Intrauterine growth restriction delays cardiomyocyte maturation and alters coronary artery function in the fetal sheep

Abstract

There is now extensive evidence suggesting that intrauterine perturbations are linked with an increased risk of developing cardiovascular disease. Human epidemiological studies, supported by animal models, have demonstrated an association between low birth weight, a marker of intrauterine growth restriction (IUGR), and adult cardiovascular disease. However, little is known of the early influence of IUGR on the fetal heart and vessels. The aim of this study was to determine the effects of late gestational IUGR on coronary artery function and cardiomyocyte maturation in the fetus. IUGR was induced by placental embolization in fetal sheep from 110 to 130 days of pregnancy (D110-130); term approximately D147; control fetuses received saline. At necropsy (D130), wire and pressure myography was used to test endothelial and smooth muscle function, and passive mechanical wall properties, respectively, in small branches of left descending coronary arteries. Myocardium was dissociated for histological analysis of cardiomyocytes. At D130, IUGR fetuses (2.7 +/- 0.1 kg) were 28% lighter than controls (3.7 +/- 0.3 kg; P = 0.02). Coronary arteries from IUGR fetuses had enhanced responsiveness to the vasoconstrictors, angiotensin II and the thromboxane analogue U46619, than controls (P < 0.01).
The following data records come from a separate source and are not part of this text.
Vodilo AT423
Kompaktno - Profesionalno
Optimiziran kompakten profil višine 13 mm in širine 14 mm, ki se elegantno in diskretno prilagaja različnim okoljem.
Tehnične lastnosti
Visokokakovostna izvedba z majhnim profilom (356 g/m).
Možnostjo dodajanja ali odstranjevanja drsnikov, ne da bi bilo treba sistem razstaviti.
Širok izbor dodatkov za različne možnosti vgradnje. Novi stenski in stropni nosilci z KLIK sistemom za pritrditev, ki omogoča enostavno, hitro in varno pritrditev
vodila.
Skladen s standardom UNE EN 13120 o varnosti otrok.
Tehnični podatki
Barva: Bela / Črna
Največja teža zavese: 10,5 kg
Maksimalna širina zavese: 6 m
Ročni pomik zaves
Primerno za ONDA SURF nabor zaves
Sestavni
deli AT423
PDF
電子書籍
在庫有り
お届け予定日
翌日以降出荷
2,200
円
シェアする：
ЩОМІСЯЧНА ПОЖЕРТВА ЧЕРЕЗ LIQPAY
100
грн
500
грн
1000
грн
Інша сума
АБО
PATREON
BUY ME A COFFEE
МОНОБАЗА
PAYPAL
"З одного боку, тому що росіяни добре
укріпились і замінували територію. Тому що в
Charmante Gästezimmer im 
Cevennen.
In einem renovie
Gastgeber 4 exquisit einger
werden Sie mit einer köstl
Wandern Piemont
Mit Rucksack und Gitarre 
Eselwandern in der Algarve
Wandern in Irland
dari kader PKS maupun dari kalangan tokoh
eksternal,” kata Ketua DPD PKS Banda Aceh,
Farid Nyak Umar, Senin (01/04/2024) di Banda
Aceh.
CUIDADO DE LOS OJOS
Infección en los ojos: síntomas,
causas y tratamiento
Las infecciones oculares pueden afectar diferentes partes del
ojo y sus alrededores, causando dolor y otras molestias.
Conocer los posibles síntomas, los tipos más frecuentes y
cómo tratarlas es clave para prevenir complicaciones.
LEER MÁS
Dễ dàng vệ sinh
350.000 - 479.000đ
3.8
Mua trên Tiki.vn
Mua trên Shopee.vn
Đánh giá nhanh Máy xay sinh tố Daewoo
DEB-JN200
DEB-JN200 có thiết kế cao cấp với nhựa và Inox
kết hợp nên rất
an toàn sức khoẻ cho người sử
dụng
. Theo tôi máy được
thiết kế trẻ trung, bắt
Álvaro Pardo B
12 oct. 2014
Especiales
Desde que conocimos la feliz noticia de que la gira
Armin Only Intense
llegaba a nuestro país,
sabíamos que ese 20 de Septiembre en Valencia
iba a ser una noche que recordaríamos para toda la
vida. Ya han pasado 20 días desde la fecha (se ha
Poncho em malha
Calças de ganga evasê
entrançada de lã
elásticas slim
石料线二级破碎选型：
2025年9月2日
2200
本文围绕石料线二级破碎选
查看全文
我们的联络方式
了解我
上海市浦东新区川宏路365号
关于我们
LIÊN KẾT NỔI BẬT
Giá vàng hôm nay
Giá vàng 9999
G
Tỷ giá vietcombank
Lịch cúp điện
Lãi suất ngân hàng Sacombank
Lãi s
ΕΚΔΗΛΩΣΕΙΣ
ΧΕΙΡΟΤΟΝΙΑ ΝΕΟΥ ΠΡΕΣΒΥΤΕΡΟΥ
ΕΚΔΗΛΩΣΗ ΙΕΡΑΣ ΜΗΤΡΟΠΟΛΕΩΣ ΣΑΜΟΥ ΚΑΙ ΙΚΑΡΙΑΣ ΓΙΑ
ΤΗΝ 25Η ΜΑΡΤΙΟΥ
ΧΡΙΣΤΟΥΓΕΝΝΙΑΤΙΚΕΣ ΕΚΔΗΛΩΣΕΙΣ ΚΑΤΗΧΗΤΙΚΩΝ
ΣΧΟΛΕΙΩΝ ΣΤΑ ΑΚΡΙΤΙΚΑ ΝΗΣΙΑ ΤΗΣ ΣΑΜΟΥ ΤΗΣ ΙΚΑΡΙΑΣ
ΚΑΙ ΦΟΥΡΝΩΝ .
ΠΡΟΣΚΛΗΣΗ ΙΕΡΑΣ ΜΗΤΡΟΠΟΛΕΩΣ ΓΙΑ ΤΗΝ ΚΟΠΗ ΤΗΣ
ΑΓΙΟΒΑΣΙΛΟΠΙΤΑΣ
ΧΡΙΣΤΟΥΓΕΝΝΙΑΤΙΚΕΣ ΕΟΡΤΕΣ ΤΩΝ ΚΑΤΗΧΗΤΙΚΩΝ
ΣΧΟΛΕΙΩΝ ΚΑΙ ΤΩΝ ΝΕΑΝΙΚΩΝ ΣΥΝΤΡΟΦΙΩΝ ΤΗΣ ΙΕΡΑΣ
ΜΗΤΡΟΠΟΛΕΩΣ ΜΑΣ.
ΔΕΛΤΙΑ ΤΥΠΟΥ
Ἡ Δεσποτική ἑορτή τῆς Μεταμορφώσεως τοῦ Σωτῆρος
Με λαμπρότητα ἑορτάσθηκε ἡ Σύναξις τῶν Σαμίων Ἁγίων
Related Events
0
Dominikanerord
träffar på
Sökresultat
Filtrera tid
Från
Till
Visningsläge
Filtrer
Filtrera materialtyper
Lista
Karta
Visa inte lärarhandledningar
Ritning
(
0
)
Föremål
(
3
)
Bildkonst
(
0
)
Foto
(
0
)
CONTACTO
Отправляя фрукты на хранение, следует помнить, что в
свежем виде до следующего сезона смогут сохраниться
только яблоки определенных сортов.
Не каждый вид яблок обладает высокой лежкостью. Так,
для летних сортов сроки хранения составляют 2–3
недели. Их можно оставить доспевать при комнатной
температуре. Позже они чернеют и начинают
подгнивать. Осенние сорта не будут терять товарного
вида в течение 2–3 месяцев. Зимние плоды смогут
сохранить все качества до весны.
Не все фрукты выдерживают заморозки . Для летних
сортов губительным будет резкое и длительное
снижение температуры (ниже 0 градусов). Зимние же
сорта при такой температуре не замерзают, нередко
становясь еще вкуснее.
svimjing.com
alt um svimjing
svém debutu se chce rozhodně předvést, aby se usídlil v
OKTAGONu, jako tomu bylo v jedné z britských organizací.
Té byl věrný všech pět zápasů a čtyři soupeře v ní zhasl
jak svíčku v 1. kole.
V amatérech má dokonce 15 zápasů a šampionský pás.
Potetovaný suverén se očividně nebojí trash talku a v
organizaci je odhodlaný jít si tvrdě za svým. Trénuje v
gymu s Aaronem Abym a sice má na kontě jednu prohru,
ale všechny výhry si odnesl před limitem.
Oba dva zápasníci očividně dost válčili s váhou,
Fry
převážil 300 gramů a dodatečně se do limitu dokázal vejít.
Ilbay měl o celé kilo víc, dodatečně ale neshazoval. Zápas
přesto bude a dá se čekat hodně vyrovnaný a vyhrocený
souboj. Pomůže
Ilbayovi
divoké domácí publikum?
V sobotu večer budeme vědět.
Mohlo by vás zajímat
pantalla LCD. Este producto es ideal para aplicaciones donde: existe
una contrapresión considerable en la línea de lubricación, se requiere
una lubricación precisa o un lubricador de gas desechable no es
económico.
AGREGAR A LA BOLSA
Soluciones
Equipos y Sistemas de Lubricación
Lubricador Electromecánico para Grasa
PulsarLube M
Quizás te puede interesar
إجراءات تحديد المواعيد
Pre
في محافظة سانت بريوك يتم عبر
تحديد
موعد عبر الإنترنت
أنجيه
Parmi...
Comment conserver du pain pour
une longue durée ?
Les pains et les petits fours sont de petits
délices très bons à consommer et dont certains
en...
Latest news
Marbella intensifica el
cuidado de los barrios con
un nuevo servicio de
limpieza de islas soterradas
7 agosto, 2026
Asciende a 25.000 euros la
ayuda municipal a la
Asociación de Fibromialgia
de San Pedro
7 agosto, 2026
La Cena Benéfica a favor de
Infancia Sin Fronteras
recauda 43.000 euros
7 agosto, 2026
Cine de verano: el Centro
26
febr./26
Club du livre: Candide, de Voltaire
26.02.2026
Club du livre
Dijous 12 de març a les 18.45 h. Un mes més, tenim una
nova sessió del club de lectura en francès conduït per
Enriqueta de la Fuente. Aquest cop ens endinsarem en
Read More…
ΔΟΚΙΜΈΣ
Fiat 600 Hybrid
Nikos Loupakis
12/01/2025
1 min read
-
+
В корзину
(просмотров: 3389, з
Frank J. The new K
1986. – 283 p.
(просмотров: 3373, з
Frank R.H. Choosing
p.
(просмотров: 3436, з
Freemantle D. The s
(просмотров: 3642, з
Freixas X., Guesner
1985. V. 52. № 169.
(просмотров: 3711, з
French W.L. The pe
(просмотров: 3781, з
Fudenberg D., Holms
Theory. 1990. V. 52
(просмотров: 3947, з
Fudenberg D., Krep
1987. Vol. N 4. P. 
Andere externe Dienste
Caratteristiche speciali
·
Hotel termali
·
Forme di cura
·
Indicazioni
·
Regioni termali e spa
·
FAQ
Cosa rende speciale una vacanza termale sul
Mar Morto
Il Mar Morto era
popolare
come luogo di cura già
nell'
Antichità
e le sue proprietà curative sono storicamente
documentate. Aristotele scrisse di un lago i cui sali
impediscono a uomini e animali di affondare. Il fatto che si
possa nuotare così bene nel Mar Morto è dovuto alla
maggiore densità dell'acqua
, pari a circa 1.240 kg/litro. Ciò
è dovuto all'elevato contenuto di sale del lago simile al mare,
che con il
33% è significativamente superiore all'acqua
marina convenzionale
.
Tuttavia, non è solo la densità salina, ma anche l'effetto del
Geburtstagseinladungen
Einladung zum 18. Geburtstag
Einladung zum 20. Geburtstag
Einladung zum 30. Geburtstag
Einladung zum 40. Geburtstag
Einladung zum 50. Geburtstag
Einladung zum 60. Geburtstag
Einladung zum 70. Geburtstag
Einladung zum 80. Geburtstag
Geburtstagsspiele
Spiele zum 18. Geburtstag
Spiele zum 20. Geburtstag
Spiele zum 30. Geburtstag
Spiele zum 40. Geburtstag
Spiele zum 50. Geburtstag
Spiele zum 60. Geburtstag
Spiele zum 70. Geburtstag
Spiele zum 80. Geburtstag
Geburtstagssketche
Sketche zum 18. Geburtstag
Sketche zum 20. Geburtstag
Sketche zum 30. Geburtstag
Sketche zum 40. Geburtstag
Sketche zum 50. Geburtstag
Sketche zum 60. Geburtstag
Endothelium-dependent and -independent relaxations were not different between groups. Coronary arteries of IUGR fetuses were more compliant (P = 0.02) than those of controls. The incidence of cardiomyocyte binucleation was lower in the left ventricles of IUGR fetuses (P = 0.02), suggestive of retarded cardiomyocyte maturation. We conclude that late gestational IUGR alters the reactivity and mechanical wall properties of coronary arteries and cardiomyocyte maturation in fetal sheep, which could have lifelong implications for cardiovascular function.

Figure 1

Analysis of cardiomyocytes in fetal sheep at D130 A, examples of mononucleated and binucleated cardiomyocytes. B, proportions of mononucleated and binucleated cardiomyocytes in LV and RV of control (n = 7) and IUGR fetuses (n = 8). C, cardiomyocyte area in LV and RV, control (LV n = 7, RV n = 7) and IUGR (LV n = 8, RV n = 5) groups. *P < 0.05 control versus IUGR; †P < 0.001 binucleated versus mononucleated; ‡P < 0.001 RV versus LV.

Figure 2

Contractile responses of coronary arteries from control and IUGR fetuses A, responses induced by AngII in coronary arteries from control (n = 8) and IUGR (n = 7) fetuses. P < 0.001 ANOVA. B, contractions evoked by U46619 in coronary arteries. *P < 0.05 ANOVA.

Figure 3

Endothelium-dependent relaxation in control and IUGR fetuses A, concentration–relaxation curves for bradykinin (BK) in absence and presence of l-NAME and indomethacin (Indo) for control (n = 7) and IUGR (n = 6) arteries. B, duration of endothelium-dependent relaxation in the absence and presence of l-NAME and Indo for control (n = 7) and IUGR (n = 6) arteries.*P < 0.05, ANOVA.

Figure 4

Passive mechanical wall properties of coronary arteries Stress–strain relationships for coronary arteries from IUGR (n = 8) and control (n = 8) fetuses. *P = 0.04, ANOVA.